According to the demonology that has long driven U.S. foreign policy, no country has ever cast a larger shadow as evil incarnate than Communist China. All communists in the Cold War era, like all Islamic radicals today, were assumed to be part of a unified internationalist movement bent on world conquest. And the Chinese, as the Iranians now, were thought to be the worst of the pack. Incapable of change and therefore the fit object of unrelenting hostility, they needed to be confronted militarily, up to the point of nuclear annihilation if that's what it took, as the taped musings of various U.S. presidents attest. This was also a prospect for Iran that Hillary Clinton contemplated as a presidential candidate.
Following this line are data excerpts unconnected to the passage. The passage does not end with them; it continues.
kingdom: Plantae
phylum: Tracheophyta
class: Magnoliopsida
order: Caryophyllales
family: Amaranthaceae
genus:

Communism once was, as the Islamic terrorist threat is today, presented as an undifferentiated revolutionary impulse that could never be diplomatically accommodated without sacrificing our own security or, indeed, our freedom. The various communist nations and movements, like those currently led by a polyglot collection of Islamist radicals, were stripped of any complexity, be it in their national identity or ideology.
That mentality prevailed until the day that President Richard Nixon suddenly decided that we could do business with Mao Zedong, the most fervently revolutionary communist of them all. What Nixon recognized was that the Chinese Communists were, like their Soviet counterparts, nationalists first and foremost. Any notion of an international communist conspiracy with a timetable for the takeover of the world (the correct answer on more than one social studies test I took as a kid) was rendered absurd by the fervent, even xenophobic, nationalism of a Tito, Castro or Ho Chi Minh. All of them made their revolutions, as did the Chinese, without significant outside help and were hostile to any foreign interference, no matter the source. Ho, who had successfully battled French colonialists, hardly wanted to exchange them for the Chinese overlords who had governed his country for a thousand years.
Yet that obvious fact did not stop Nixon from continuing to kill millions more in Vietnam and Cambodia in the name of combating international communism-even after he went to Beijing to toast Mao. Fast-forward to last weekend, when John McCain, as his way of justifying an escalation in Afghanistan, was on talk shows bemoaning our failure to win the Vietnam War. Nobody asked him what national security purpose a U.S. victory in Afghanistan would serve. Our defeat in Vietnam led not to dominos falling all the way to San Diego, as was predicted, but rather to Communist Vietnam and Communist China going to war against each other. Today those still-communist powers are battling for shelf space in Wal-Mart and Costco. This would have happened without sacrificing almost 59,000 American soldiers and the 3.4 million locals who died in a war that Defense Secretary Robert McNamara said he could never honestly justify.
The limits of demonology as a substitute for thoughtful foreign policy are amply on display in the approach to Iran as the purported leading agent of Islamic terrorism. Once again we are the self-defined white hats blithely ignoring our long history of affronting Iranian national integrity. That assault began with the CIA-engineered overthrow of Mohammed Mosaddeq, the last secular elected leader of his country, and continued with our support of Iraq's Saddam Hussein in his war against Iran. By ultimately overthrowing Saddam, the U.S. vastly increased the power of Iran's religious hard-liners by installing their disciples in power in Iraq. By supporting the Islamic radicals in Afghanistan, whom Ronald Reagan called "freedom fighters," the U.S. introduced al-Qaida to that country. Blowback is the inevitable outcome of a dangerous game that must be stopped.
What we need is for Barack Obama to pull a Nixon and attempt to cut a deal with Tehran as well as with competing forces in Afghanistan that meets their nationalist aspirations and our security interests. That won't be easy, since he is a Democrat and the Republican hard-liners will not allow him the slack given to Nixon. It is also true that the Iranian leadership can veer into outrageous behavior, making the international pursuit of peace extremely difficult. But does anyone believe that Mahmoud Ahmadinejad can hold a candle to Mao when it comes to provocative rhetoric?